LGPD
O que é a LGPD? A Lei Geral de Proteção de Dados Pessoais (LGPD) é a legislação brasileira (Lei nº 13.709/2018) que regula o tratamento de dados pessoais por empresas, organizações e o poder público. Entrou em vigor em setembro de 2020. Inspirada no regulamento europeu GDPR, a LGPD tem como objetivo proteger os direitos fundamentais de liberdade e privacidade dos cidadãos.

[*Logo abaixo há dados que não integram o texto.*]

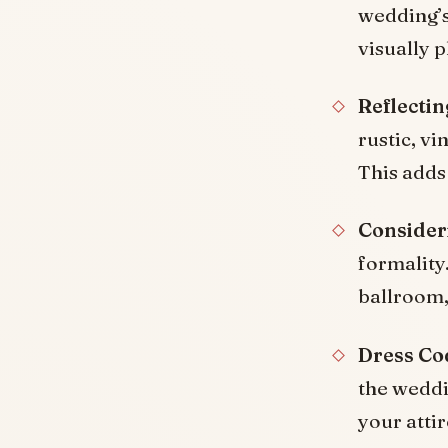
wedding’s
visually 
Reflecti
rustic, v
This adds
Consider
formality.
ballroom,
Dress Co
the weddin
your atti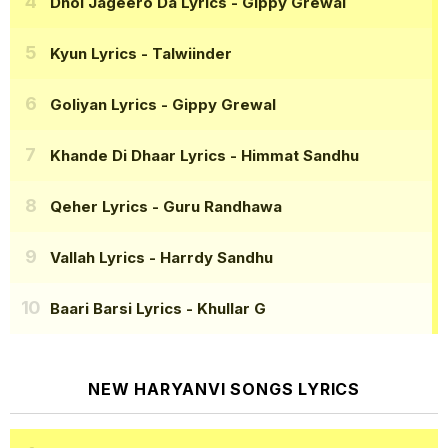
Dhol Jageero Da Lyrics
- Gippy Grewal
Kyun Lyrics
- Talwiinder
Goliyan Lyrics
- Gippy Grewal
Khande Di Dhaar Lyrics
- Himmat Sandhu
Qeher Lyrics
- Guru Randhawa
Vallah Lyrics
- Harrdy Sandhu
Baari Barsi Lyrics
- Khullar G
NEW HARYANVI SONGS LYRICS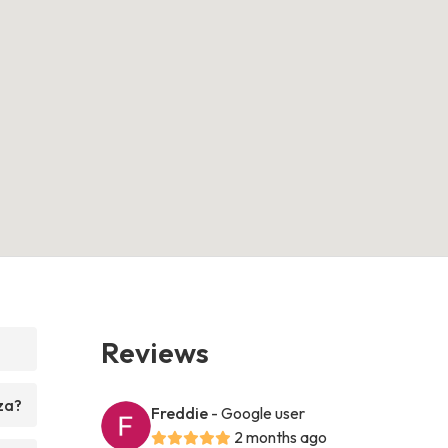
Reviews
za?
Freddie
- Google user
2 months ago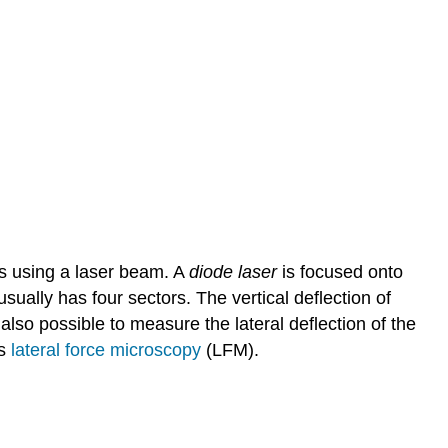
s using a laser beam. A
diode laser
is focused onto
usually has four sectors. The vertical deflection of
 also possible to measure the lateral deflection of the
as
lateral force microscopy
(LFM).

O que são "dados pessoais"? Dados pessoais são todas as informações que permitem identificar uma pessoa, como: - Nome - CPF - Endereço - Telefone - E-mail - IP do computador - Geolocalização Também há os dados sensíveis, que exigem ainda mais cuidado: - Origem racial ou étnica - Convicções religiosas - Opiniões políticas - Dados de saúde - Dados genéticos ou biométricos
O que é considerado "tratamento de dados"? Tratar dados não significa apenas coletá-los. Segundo a LGPD, qualquer ação que envolva os dados se encaixa como tratamento. Exemplos: - Coleta - Armazenamento - Compartilhamento - Processamento - Eliminação
Quais são os direitos dos titulares (pessoas físicas)? A LGPD garante uma série de direitos aos titulares de dados, como: - Confirmação da existência de tratamento - Acesso aos dados - Correção de dados incompletos ou desatualizados - Anonimização ou exclusão de dados - Portabilidade dos dados - Revogação do consentimento
Quem precisa cumprir a LGPD? Qualquer empresa, órgão público ou pessoa física que trate dados pessoais com fins econômicos no Brasil, independentemente de onde esteja sediada. Isso inclui: - E-commerces - Clínicas e hospitais - Escolas - Escritórios de contabilidade - Startups - Profissionais autônomos com banco de dados
Penalidades e fiscalização A ANPD (Autoridade Nacional de Proteção de Dados) é o órgão responsável por fiscalizar a aplicação da LGPD. Sanções possíveis: - Advertência - Multa de até 2% do faturamento anual da empresa (limitada a R$ 50 milhões por infração) - Publicização da infração - Eliminação dos dados
Como se adequar à LGPD? (Passos para empresas) - Mapear os dados: identificar onde e como os dados são coletados. - Revisar políticas de privacidade: atualizar documentos e contratos. - Obter consentimento claro: informar ao titular por que os dados são coletados. - Nomear um encarregado (DPO): pessoa responsável por comunicar com a ANPD e os titulares. - Treinar a equipe: para práticas seguras de tratamento de dados. - Investir em segurança da informação: evitar vazamentos e acessos indevidos.